In recent legal action filed with the Delaware Court of Chancery, UEC and its related entities Tiger Resort Asia Ltd (TRA), Tiger Resort, Leisure and Entertainment, Inc. (TRLEI), UE Resorts International Inc. and Project Tiger Merger Sub Inc. are countersuing Jason Ader’s 26 Capital Acquisition Corp. (NASDAQ: ADER) – the blank-check company with which the gaming operator had signed a merger agreement in October 2021.
The UEC Parties are seeking a remedy to the breaches they allege have been committed by the SPAC promoter, and are seeking declaratory relief that will enable them to separate from this allegedly dishonest and untrustworthy entity, according to a court filing.
UEC’s move follows 26 Capital suing the Japanese company for its alleged failure to act on the merger agreement.

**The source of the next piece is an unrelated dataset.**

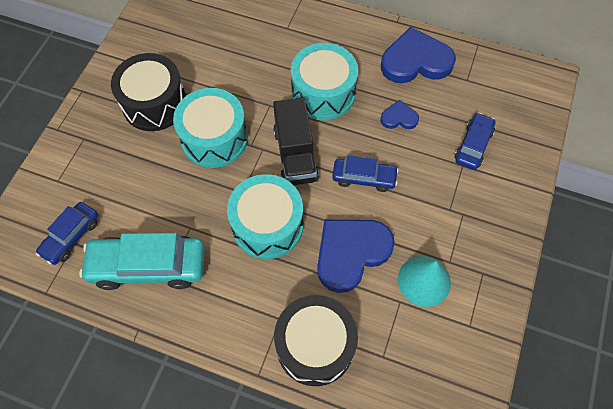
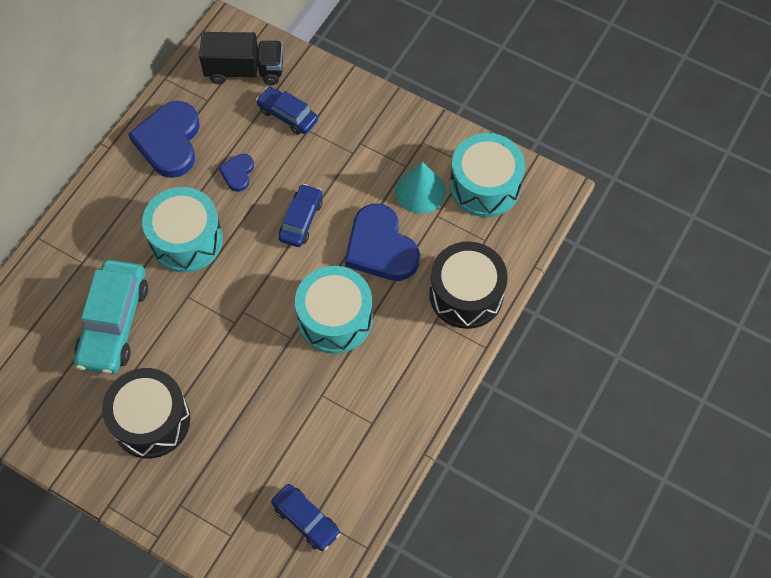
camera: 80 degrees left, 0 degrees up
turquoise car [79,233,205,290] -> turquoise car moved to [74,260,148,374]
turquoise drum [173,88,248,168] -> turquoise drum moved to [450,133,525,217]
black truck [273,98,319,185] -> black truck moved to [199,32,283,85]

Typically, SPAC mergers are closed within months of being announced, but it has been 18 months since the deal was revealed and it has yet to be completed.
UEC’s suit against 26 Capital, in which it accuses the SPAC of trying to close the transaction for its own benefit, extends the ongoing saga between the two parties. UEC claims in its lawsuit that the SPAC is attempting to paint an overly optimistic picture of Okada Manila’s business prospects in order to keep its shareholders committed to the merger, which requires their approval for it to be finalized.
Kazuo Okada, the Japanese billionaire for whom the gaming venue is named, had previously tried to block the merger and even attempted to seize control of the integrated resort last May with the help of 50 private security guards and members of the Paranaque City Police. 26 Capital responded by announcing that it would delay the merger up to a year.
In addition to seeking unspecified damages, UEC is asking the court to nullify the merger agreement, alleging “material breaches and fraudulent conduct” on the part of 26 Capital.
While there are many examples of gaming SPAC deals being unsuccessful, there has been no precedent of a court forcing two sides to execute a merger when one opposes it. UEC had previously said it wanted the merger to be completed, but it is yet to be seen if the court will hold them to that.